Gender differences in health and the use of health services have been a long-standing concern for the United States medical system; such differences have been documented across the health services spectrum.1 Women use preventative medical services more than men, resulting in higher costs for healthcare among women.2 Recent reports from the Centers for Disease Control (CDC) indicate that men access healthcare less frequently and often do so for emergency needs rather than for preventative care.3

Men and Warfarin

Warfarin use is not gender specific. The risk factors and side effects of warfarin do not change due to gender.
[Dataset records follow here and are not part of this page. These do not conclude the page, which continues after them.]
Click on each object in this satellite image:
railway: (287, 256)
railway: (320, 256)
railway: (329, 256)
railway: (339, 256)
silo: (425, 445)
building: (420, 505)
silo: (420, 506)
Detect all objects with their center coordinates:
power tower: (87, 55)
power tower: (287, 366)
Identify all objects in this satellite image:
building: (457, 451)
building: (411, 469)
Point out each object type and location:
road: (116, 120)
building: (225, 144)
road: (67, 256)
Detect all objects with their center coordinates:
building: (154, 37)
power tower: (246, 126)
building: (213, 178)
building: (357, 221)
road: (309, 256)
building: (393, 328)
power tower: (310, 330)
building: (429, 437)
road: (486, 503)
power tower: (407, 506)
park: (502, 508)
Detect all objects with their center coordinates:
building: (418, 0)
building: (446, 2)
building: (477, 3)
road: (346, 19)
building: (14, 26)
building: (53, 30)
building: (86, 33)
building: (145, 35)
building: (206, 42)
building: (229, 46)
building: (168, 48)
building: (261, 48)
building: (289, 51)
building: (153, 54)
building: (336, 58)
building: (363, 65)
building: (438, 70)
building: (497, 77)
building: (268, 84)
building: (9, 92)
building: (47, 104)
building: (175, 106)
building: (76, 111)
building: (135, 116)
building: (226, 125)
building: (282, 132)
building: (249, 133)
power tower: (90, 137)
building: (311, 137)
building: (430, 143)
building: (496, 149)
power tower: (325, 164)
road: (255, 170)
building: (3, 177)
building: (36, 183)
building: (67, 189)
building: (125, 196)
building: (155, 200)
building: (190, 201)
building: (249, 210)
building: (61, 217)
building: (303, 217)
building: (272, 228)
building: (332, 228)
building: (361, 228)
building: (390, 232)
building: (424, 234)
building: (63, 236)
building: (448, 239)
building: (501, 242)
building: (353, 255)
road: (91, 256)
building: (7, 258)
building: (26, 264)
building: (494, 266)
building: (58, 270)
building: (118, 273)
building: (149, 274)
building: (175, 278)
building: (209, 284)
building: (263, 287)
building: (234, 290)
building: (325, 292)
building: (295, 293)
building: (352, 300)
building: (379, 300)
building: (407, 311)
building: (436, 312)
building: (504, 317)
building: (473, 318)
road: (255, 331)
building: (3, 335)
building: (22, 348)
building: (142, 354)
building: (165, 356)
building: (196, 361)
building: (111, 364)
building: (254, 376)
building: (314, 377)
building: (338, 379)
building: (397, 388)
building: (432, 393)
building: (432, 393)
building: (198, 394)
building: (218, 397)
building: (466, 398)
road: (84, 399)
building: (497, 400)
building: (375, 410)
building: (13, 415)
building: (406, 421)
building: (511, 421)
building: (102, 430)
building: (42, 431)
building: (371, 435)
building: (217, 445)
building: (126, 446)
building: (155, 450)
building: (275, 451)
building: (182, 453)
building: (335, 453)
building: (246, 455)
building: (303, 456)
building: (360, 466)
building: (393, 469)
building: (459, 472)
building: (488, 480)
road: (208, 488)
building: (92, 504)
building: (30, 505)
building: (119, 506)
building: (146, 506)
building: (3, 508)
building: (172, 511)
However, with the knowledge that men may be more reluctant to seek medical care, the provider who manages warfarin should take this into consideration when developing a plan of care. Warfarin requires ongoing testing and dose adjustments to maintain safe levels of the medication. Men should be empowered to be partners in their care with their provider; this may improve compliance and safety.3 When busy work schedules or other personal priorities get in the way of the necessary routine testing, providers can offer options for alternative methods of testing, such as self-testing at home.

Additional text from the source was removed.